You know, I’m actually kind of happy I went early. I’ve read and watched hundreds of ways about how our world was going to end, and the survivors just seemed like the plucky kind of go-getters that I never really was. You need to be a special kind of person to survive, and I don’t think it’s something you can learn. It’s just an instinctual “survival of the fittest” situation where you either get the meat, or be the meat. And if you’re an undead jerk-off, well, I guess you’re a little of both.
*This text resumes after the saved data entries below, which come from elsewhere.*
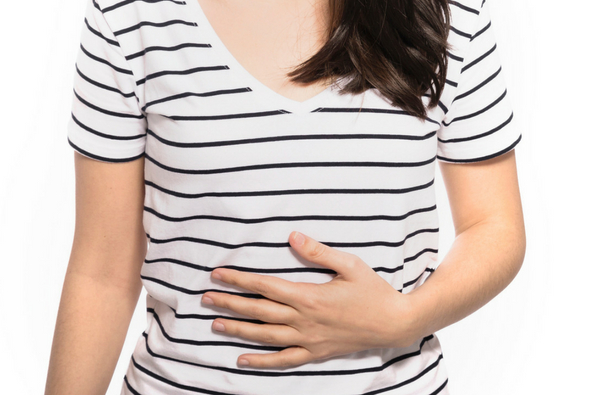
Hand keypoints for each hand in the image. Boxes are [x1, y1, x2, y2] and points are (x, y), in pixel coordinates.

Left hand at [202, 231, 418, 367]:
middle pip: (259, 311)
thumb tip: (292, 237)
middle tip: (205, 299)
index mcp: (310, 296)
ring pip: (265, 336)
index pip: (266, 286)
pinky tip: (242, 359)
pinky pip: (283, 360)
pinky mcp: (315, 353)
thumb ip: (318, 252)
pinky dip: (261, 361)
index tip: (219, 275)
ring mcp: (308, 339)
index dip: (240, 280)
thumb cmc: (373, 291)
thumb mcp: (349, 264)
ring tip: (215, 324)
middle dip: (230, 304)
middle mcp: (304, 320)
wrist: (393, 323)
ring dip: (238, 330)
Oh shit, they’ve been spotted by my “special” man. He stopped whack-a-moleing his brains because one of the chicks was stupid enough not to watch where she was going, and kicked a tin can. Oh here comes Mom, ready to rumble, and the fiancée just scared the shit out of the dude with her whole “missing face” situation. Oop, and Sis got the other chick right from the fifth floor fire escape. She’s getting even better at her take downs because she’s not as clumsy like the rest. I’d be proud of her, but I’m pretty sure I’d go to hell for thinking that, and I’m in kind of sensitive situation at the moment.
The noisy chick is panicking, of course. Mom and Fiancée already got the pants shitting dude after finishing off the other girl, so now it’s just her and the Asshole, staring each other down like they were in a bad Spaghetti Western. She’s watching my family out of her peripheral as they chew away at her companions, while watching him move slowly towards her, not in much of a hurry. He’s such an idiot, he’s not even growling like Sis or Mom. He just grunts away with each step, ooze dripping down his slack jawed face.
This chick didn’t really prepare for a worst case scenario, and I highly doubt she was the leader of her pack. She can’t steady herself, at all. She has one little pistol pointed at the Asshole’s head, but she’s shaking like a leaf, way off center. I’d like think of myself as a nice guy even though I’m pretty sure I’m stuck in purgatory for eternity, so I take pity on this girl. She’s just trying to survive in a literal dog-eat-dog world, and I don’t think she’s as plucky as she needs to be. So I walk up behind her, focus all of my attention on her body, and I push. She dives head long right into the Asshole’s arms, and he goes for her face. He’s got a thing for faces.
Now, don’t get me wrong; I know what he is and all, but what the hell. He might be an incompetent, undead asshole, but he was my body. I got to help myself out sometimes, you know?